Contract management or contract administration includes all tasks within the scope of contractual relationships, i.e., the development, modification, updating, or processing of all contracts (e.g., service, maintenance, lease, purchase, support, or cooperation agreements) of a company. In this SoftGuide section, you will find an overview of programs and systems related to contract management. The contract management software listed in this section generally covers all sub-areas of contract management. These include contract controlling, contract administration and contract archiving. Contract management software usually includes version and template management, usually offers standardized interfaces to systems such as SAP and enables automatic monitoring of contract deadlines, terminations or extensions. Contract management is part of document management.
Contract management encompasses the entire process of handling contracts. This ranges from planning and drafting to processing and monitoring to renewal or audit-proof archiving. The aim of contract management is to systematically control deadlines, obligations and risks and to ensure compliance with legal requirements. In its digital form, often referred to as digital contract management or contract lifecycle management (CLM), these processes are automated and centrally mapped in software solutions. These solutions support companies in the transparent management and approval of contracts, remind them of important deadlines, optimise approval processes and increase efficiency and legal certainty through central databases and digital signatures.

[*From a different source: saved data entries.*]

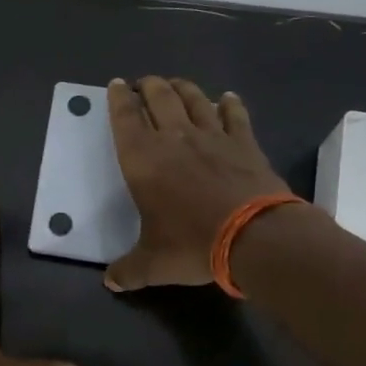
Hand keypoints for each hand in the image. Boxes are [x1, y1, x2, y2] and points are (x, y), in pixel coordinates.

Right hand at [105, 77, 292, 290]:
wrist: (254, 236)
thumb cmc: (192, 244)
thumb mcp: (153, 264)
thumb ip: (129, 270)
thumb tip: (111, 282)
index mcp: (142, 160)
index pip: (124, 118)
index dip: (118, 99)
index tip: (116, 85)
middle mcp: (174, 138)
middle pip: (158, 98)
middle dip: (148, 86)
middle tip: (144, 83)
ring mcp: (212, 136)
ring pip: (193, 99)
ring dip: (182, 88)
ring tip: (175, 84)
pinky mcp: (244, 143)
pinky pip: (234, 115)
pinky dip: (228, 104)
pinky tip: (227, 99)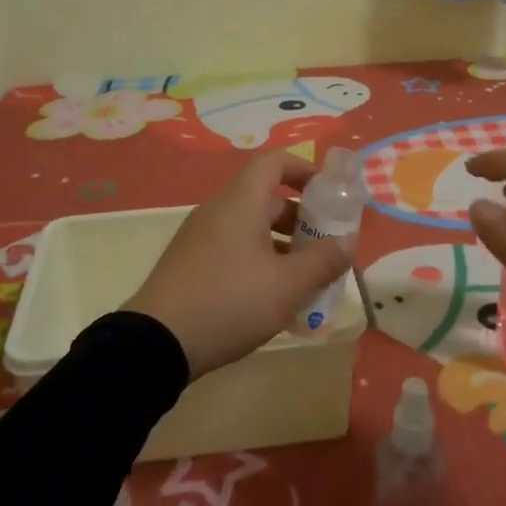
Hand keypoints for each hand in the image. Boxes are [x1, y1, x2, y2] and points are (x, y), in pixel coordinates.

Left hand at [126, 151, 353, 378]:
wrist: (156, 343)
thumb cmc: (230, 302)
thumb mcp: (287, 285)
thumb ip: (324, 260)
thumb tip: (349, 241)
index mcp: (241, 202)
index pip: (274, 162)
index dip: (305, 170)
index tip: (330, 196)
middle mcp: (218, 211)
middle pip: (266, 197)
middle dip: (302, 218)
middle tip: (326, 247)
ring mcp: (200, 238)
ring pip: (251, 227)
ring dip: (283, 244)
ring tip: (307, 278)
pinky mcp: (191, 264)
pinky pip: (234, 248)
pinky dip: (260, 260)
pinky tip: (273, 298)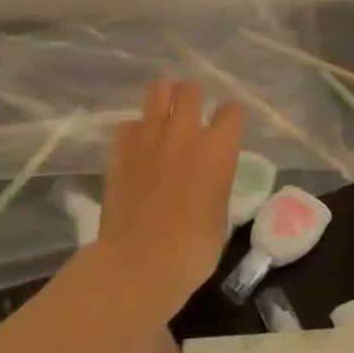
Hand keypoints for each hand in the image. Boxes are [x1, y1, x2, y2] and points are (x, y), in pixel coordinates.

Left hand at [97, 78, 245, 318]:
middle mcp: (185, 133)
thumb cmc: (193, 249)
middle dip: (194, 97)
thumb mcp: (220, 215)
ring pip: (158, 91)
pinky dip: (136, 130)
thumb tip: (207, 177)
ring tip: (165, 115)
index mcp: (218, 150)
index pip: (233, 111)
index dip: (232, 118)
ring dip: (164, 99)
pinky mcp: (120, 150)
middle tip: (192, 114)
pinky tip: (138, 146)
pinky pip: (129, 124)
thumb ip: (216, 183)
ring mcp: (148, 138)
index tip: (229, 128)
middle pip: (190, 90)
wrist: (139, 262)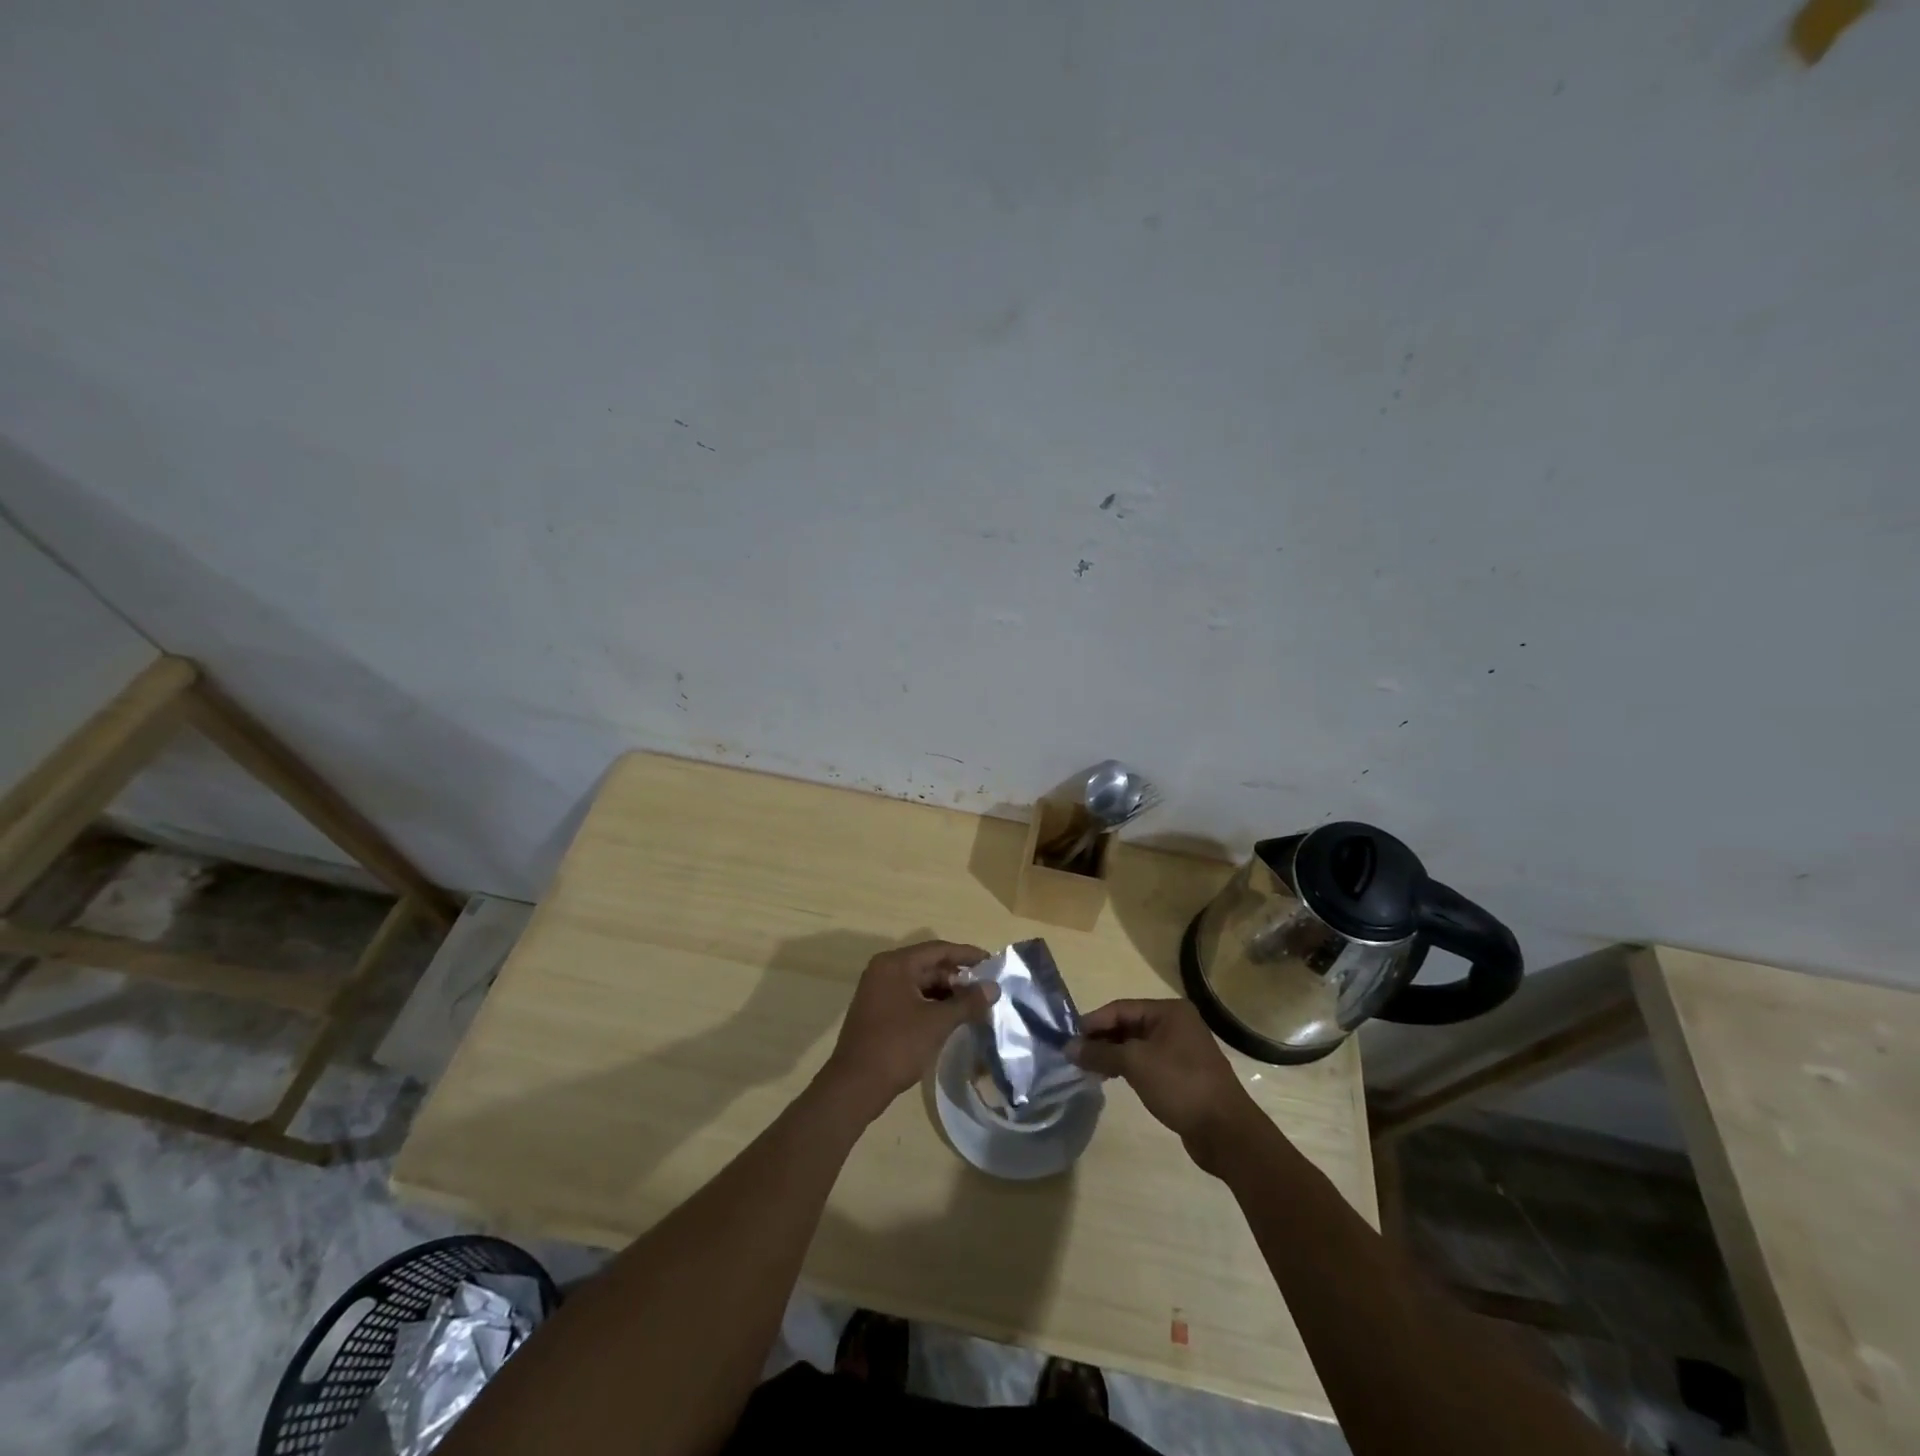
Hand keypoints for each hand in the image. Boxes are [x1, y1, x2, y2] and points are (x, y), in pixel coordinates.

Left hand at [821, 940, 995, 1119]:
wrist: (855, 1086)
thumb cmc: (897, 1046)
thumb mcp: (937, 1022)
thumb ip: (967, 1002)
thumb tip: (994, 987)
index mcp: (895, 964)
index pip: (938, 950)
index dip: (967, 955)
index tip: (993, 963)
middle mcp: (884, 970)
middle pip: (929, 965)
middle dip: (958, 977)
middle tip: (987, 989)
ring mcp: (879, 991)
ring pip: (920, 983)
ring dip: (946, 992)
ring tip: (974, 1005)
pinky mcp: (878, 1011)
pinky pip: (911, 998)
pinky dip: (932, 1004)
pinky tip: (951, 1017)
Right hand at [1069, 999, 1262, 1172]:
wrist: (1226, 1132)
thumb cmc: (1180, 1085)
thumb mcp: (1135, 1063)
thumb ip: (1100, 1052)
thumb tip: (1069, 1047)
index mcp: (1169, 1011)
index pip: (1121, 1008)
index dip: (1093, 1022)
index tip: (1068, 1039)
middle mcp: (1176, 1024)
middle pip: (1128, 1025)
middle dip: (1101, 1039)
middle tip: (1074, 1056)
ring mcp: (1180, 1050)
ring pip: (1136, 1045)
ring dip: (1112, 1054)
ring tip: (1087, 1068)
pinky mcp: (1181, 1074)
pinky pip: (1146, 1062)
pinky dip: (1126, 1067)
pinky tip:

Digital contract management creates clear structures throughout the entire contract lifecycle, from request to negotiation and approval to term management and archiving. The advantages of digital contract management lie in increased transparency, risk reduction, accelerated processes and the resulting measurable economic success.
One of the major advantages of digital contract management is the centralised, searchable storage system with up-to-date contract status, deadlines and responsibilities.
Practical benefits: The information is available to all authorised persons within seconds. All processes use the same, up-to-date database.
Another advantage lies in the use of standard clauses, audit trails and the application of timely measures.
Practical benefits: Reduced contract and compliance risks, fewer disputes, better auditability and verifiability for auditors.
Another advantage of using digital contract management is the faster turnaround time from request to signature (time-to-contract).
Practical benefits: Shorter negotiation cycles, fewer queries, fewer manual steps – noticeably faster contract conclusions.
Structured contract management ensures that automatic contract renewals are reviewed and actively managed in a timely manner, so that unwanted renewals can be avoided and better contract terms negotiated. This supports the consistent enforcement of claims against contractual partners and leads to a significant reduction in overall costs. The optimised process, from contract creation to final signing, speeds up contract conclusions, which helps to generate revenue streams and income earlier.
Practical benefits: Lower overall costs, better negotiation results and measurable savings across the contract portfolio.
Contract lifecycle management (CLM) refers to the systematic, digital process for managing the entire contract lifecycle, from initiation to renewal or termination.
Requirements & needs assessment: For a new contract, the specific requirements are first determined by defining the objectives, framework conditions and scope of the project. All important stakeholders are identified and involved in this process. An initial risk assessment and value classification help to plan the further procedure in a structured manner. Suitable contract templates are selected for the process.
Drafting & clause selection (templates, clause library): The next step is to create an initial draft contract based on standardised templates and a clause library. Any deviations from the standard are documented transparently. Playbooks help to select the right clauses and wording for the respective contract.
Review & negotiation (specialist departments, legal, purchasing/sales): The draft contract is reviewed in close cooperation with the relevant specialist departments, the legal department and, depending on the type of contract, with purchasing or sales. Comments (redlining) are exchanged via digital workflows, including version control, and the terms, risks and responsibilities are agreed upon.
Approval & signing (including e-signature): The contract is then formally approved by the authorised persons, always in compliance with internal guidelines and compliance requirements. The use of an eIDAS-compliant electronic signature ensures efficient and legally secure contract signing. Seamless documentation provides a complete audit trail.
Filing & obligation management (obligations, SLAs, milestones): After signing, the contract is stored in a structured manner in a central repository that contains important metadata. At the same time, systematic tracking of all obligations and service levels (SLAs) from the contract begins. Automated notifications and escalation mechanisms support compliance with all relevant requirements and deadlines.
Monitoring & reporting (deadlines, KPIs, risks):Deadlines, obligations and relevant key figures are monitored on an ongoing basis via digital dashboards and regular reviews. Deviations or risks are identified at an early stage and escalated if necessary. Reporting facilitates the analysis and optimisation of contract portfolios.
Changes & renewals (amendments, renewals):Contract changes such as amendments or automatic renewals are actively managed and documented. Reminder functions ensure that renegotiations or adjustments to terms and conditions, including pricing, are initiated in good time.
Termination & archiving (retention periods, deletion concepts):The proper termination of a contract includes timely notice of termination, exit management and the return of agreed services or goods. Archiving is carried out in accordance with defined retention periods and taking into account a GDPR-compliant deletion concept so that all legal and organisational requirements are met.
Contract controlling is the systematic planning, management and monitoring of all economic, legal and operational aspects of contracts throughout their entire life cycle. The aim is to make costs, risks and obligations transparent, to leverage savings and optimisation potential, and to ensure compliance.